Artist: Joshua Thomen
Exhibition: Still Here
Media: Ceramics, Sculpture
Gallery: Dennis W. Dutzi Gallery
About the Artist:
Joshua Thomen is currently a Jr. at CSULB in the art program. Joshua asspires to continue his work with an emphasis in the sculpture program here at CSULB. Joshua exclaimed that his Japenese pop culture has really influenced his exploration in his art projects. He views art as a representation of who you are and what you believe in.
The building which Joshua’s project was held was very different from the rest of the art exhibits. One would notice the lack of lights upon entering the art exhibit. You were greeted with the sounds of wind chimes ambiating throughout the dimly lit room. On the floor, you could see the following:
Each of the little concrete pieces had a beautiful little antique pieces of cute animals:
When the doors were closed, the sound of the windchimes resonated throughout the dim room. There were people moving around the scultpures. There was much more empty space in the back of the room, but many students decided to stay behind the lines where they could see the faces of the ornaments.

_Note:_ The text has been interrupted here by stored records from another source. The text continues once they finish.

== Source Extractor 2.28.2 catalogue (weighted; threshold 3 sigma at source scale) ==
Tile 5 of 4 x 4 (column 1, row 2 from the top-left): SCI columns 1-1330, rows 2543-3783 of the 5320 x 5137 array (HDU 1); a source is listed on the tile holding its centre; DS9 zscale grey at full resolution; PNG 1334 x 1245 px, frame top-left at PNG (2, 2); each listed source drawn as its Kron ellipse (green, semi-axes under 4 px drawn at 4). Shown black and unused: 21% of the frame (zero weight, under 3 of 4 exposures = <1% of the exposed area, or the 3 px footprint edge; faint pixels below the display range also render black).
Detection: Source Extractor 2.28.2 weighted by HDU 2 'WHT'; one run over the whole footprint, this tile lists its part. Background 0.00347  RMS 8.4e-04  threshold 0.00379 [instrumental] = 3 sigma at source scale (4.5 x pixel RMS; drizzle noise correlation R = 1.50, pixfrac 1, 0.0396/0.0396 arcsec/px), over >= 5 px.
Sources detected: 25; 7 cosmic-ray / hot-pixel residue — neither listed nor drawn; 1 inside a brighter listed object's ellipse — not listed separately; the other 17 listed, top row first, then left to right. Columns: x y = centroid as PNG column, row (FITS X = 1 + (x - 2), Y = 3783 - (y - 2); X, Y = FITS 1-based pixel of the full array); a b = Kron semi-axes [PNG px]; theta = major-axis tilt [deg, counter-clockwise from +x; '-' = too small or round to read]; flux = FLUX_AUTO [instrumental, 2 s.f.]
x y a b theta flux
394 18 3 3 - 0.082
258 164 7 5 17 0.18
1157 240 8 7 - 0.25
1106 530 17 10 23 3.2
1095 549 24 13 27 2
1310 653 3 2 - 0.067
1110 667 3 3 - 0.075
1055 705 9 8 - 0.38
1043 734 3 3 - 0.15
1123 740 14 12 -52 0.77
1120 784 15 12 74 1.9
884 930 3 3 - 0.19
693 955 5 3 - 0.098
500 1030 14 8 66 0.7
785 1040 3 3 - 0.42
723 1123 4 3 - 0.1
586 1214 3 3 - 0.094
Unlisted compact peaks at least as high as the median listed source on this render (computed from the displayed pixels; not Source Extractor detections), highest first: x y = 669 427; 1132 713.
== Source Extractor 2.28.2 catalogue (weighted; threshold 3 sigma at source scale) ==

Joshua explicitly stated that the material he presented in the art exhibit has multiple coversations on gender. Concrete is masculine and industrial while the ceramic pieces are more feminine and domestic. Joshua exclaimed that Home Depot compared to antique shop are both very different experiences, much like his art. When asked about how to correctly navigate the lay out. Joshua exclaimed that the presentation kind of forces a wall at first glance restricts the viewer on purpose. The Wall symbolizes political work because of Joshua’s idea of this art project on inagauration day. The experience of the space is restrictive at first. But the idea of the placement is to show the power and empty space found outside of the boundaries by which that placement makes us feel. Joshua wanted to give a political object a voice. The Sound of windchimes (domestic sound to sound homey) and empty dim lit soft space to contrasts with the concrete’s hard setting. The ceramic pieces are found throughout LA. When asking as to why he used concrete, Joshua exclaimed that his inspiration came from the idea of being stuck in a situation. Lastly, Joshua quoted Tony Morrison exclaiming, “During times of hardship, artists and culture should make things”. His beatiful quiet piece of art symbolizes a quiet form of civil disobedience in a rather meek time in our society.
I have never felt an entire visceral experience of art before. My entire senses were gauged in his exhibit. My ears were stimulated by the windchimes. My eyes had to focus harder because of the dimly lit room. The empty space left a rather conscious mood for silence and whispers.. It really brought me to a place of younger days of my childhood and innocence.